How do I install SM BUS Controller?
What is the SM BUS Controller
and what is the function?
Thank You
Bob Whitman
[email protected]


----------



## Rashiki

SM Bus controller is your Systems Management controller. This is a part of your chipset drivers, usually intel based chips. If you've just done a recent install, you probably just installed windows and not your motherboard/chipset drivers. They're not exactly ESSENTIAL, but to get best performance, you'll want them to be installed. It's a basic basic communications controller between things on your motherboard.

What motherboard do you have? If you still have the CD that came with the motherboard, go ahead and pop it in and install the drivers on it.

If you don't have the CD, but you know what motherboard and chipset you have, go to the manufacturer's website and download the proper drivers.

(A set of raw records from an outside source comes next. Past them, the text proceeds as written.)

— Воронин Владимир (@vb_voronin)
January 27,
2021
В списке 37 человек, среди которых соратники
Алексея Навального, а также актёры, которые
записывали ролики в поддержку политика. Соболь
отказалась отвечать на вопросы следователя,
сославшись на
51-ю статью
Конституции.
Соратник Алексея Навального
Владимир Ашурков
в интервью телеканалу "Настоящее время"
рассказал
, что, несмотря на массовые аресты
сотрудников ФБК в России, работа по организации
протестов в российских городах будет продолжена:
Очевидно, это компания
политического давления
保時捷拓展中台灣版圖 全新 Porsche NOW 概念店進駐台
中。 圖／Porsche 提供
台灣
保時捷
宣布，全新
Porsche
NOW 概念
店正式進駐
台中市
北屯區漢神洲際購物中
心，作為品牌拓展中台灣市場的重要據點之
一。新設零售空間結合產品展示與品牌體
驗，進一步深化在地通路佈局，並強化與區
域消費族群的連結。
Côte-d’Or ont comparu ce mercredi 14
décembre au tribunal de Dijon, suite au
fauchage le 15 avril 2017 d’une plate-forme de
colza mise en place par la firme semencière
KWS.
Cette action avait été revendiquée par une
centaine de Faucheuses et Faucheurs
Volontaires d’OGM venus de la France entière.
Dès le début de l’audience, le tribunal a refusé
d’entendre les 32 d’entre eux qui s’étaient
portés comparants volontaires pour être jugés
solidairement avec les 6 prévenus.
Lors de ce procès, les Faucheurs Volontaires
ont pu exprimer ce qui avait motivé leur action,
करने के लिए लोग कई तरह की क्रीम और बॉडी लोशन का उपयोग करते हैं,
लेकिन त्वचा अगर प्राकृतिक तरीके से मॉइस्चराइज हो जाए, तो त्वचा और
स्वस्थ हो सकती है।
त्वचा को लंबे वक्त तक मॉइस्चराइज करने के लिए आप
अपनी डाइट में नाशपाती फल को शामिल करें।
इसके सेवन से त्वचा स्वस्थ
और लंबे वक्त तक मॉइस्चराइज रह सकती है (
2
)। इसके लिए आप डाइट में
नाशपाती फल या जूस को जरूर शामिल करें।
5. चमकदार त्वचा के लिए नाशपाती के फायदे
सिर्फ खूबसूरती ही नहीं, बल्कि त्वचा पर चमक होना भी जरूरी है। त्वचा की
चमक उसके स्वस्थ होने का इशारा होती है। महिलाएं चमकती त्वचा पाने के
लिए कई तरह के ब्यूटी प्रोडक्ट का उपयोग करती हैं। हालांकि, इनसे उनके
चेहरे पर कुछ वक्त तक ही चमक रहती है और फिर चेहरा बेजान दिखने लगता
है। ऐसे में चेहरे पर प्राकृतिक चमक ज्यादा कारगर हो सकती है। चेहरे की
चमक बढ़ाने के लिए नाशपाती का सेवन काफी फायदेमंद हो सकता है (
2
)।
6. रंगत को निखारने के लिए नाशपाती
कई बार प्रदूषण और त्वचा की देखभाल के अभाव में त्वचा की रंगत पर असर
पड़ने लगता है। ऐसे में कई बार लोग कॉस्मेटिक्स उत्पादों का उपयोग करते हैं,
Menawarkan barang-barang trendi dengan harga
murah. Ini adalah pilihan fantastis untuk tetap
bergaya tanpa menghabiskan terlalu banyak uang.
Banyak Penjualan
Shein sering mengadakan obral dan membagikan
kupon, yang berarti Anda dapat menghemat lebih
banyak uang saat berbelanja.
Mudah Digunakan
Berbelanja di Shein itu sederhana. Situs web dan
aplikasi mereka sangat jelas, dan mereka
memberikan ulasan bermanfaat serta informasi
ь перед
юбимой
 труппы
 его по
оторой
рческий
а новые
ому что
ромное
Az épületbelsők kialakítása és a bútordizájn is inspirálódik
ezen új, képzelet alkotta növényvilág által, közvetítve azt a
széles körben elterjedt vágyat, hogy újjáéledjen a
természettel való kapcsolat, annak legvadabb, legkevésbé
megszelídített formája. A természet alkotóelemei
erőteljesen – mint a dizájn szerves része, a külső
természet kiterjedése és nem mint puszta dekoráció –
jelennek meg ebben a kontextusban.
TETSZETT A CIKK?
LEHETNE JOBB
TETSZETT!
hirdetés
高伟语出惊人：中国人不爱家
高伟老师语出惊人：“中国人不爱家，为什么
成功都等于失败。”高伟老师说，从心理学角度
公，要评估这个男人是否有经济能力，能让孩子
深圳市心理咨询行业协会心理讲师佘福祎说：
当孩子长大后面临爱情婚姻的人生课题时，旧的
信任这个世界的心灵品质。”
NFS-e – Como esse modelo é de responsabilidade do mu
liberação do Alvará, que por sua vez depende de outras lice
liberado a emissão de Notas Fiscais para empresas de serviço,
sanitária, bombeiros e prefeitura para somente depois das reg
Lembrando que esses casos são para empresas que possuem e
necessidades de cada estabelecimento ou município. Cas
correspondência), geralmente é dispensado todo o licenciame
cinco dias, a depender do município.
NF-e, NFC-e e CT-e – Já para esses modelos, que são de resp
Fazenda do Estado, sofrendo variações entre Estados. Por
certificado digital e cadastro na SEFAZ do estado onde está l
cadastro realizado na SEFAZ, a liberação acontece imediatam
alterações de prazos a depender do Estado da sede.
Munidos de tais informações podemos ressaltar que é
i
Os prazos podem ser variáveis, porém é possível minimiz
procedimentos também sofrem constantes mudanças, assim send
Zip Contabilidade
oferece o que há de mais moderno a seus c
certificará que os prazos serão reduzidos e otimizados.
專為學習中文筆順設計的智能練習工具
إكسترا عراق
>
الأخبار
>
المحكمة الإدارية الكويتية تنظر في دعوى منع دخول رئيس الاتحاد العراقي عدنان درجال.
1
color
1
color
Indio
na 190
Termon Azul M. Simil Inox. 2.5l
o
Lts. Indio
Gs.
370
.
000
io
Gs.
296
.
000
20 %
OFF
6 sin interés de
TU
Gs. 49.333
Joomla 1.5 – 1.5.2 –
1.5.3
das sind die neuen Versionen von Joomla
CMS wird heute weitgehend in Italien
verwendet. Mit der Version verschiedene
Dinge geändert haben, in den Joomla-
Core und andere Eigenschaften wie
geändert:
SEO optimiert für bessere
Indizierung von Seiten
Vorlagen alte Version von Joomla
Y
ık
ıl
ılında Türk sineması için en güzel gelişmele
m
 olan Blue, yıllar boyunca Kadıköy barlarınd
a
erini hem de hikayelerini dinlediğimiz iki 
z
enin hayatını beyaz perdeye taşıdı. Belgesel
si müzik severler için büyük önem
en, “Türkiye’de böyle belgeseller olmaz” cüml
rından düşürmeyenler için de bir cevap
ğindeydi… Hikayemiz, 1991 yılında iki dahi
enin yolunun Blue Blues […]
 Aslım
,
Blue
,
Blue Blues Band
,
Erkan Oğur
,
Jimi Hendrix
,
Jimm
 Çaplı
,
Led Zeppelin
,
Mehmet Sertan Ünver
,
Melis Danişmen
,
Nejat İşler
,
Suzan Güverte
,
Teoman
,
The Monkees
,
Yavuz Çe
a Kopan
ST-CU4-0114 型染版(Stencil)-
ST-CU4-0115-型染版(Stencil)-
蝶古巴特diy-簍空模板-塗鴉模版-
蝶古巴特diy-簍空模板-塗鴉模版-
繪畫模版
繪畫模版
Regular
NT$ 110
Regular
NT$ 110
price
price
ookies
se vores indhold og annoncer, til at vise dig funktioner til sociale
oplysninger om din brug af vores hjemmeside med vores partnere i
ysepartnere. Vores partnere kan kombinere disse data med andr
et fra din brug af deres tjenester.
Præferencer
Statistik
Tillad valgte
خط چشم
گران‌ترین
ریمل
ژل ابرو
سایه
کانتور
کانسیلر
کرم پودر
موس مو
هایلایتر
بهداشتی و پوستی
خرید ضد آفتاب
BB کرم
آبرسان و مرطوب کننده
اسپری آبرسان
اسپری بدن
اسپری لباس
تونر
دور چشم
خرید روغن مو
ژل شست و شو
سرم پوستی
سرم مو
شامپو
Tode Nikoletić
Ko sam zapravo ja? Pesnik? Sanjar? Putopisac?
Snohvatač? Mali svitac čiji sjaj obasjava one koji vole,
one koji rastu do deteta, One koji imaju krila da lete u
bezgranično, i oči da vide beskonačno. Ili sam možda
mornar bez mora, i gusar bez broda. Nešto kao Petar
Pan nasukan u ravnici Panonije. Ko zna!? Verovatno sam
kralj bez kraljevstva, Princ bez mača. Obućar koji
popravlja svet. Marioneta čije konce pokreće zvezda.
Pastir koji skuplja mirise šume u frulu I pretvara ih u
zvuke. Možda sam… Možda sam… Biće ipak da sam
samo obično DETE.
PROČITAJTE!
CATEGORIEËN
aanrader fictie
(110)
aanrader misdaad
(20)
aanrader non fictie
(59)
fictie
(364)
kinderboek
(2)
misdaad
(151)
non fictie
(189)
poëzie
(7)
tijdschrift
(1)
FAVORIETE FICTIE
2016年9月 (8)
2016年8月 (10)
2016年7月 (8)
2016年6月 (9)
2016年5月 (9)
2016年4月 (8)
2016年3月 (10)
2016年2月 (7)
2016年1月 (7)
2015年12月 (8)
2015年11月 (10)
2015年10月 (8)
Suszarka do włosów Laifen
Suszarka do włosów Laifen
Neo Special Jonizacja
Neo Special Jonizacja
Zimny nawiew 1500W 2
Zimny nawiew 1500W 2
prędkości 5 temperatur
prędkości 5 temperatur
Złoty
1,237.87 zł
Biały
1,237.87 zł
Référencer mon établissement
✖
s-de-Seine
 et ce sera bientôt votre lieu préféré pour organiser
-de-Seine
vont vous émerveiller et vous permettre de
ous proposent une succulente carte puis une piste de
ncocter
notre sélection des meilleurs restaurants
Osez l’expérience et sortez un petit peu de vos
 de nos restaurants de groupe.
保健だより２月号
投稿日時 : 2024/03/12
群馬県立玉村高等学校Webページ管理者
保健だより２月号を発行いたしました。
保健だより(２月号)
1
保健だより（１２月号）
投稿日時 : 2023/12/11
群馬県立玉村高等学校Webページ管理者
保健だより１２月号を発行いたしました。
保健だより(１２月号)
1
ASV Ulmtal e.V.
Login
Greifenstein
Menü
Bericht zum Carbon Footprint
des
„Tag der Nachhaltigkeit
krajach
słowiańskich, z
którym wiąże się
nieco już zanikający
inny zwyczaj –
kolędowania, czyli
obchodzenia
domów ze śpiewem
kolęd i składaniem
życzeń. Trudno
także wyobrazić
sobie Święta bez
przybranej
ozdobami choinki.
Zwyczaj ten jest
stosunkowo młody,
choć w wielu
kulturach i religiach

If you don't know what motherboard you have, and have no CD's, you can download a free program named "Everest Home Edition" that will tell you more than you ever wanted to know about your computer.


----------



## xboomerx

*What is a good link to SM BUS Controller diver?*

I have a ASUS A7N8X-E DELUXE motherboard
with Windows XP pro installed.
The motherboard has a NVIDIA nForce2 chipset.
What is a good link to SM BUS Controller diver
for Windows XP pro?
Thank You
Bob Whitman
[email protected]


----------



## linderman

the SM bus controller is not a seperate driver >>> but its included into the motherboard chipset driver package >>>>> you can look for your motherboards newest chipset drivers (usually a .inf file) at the support/ download section on the asus website


----------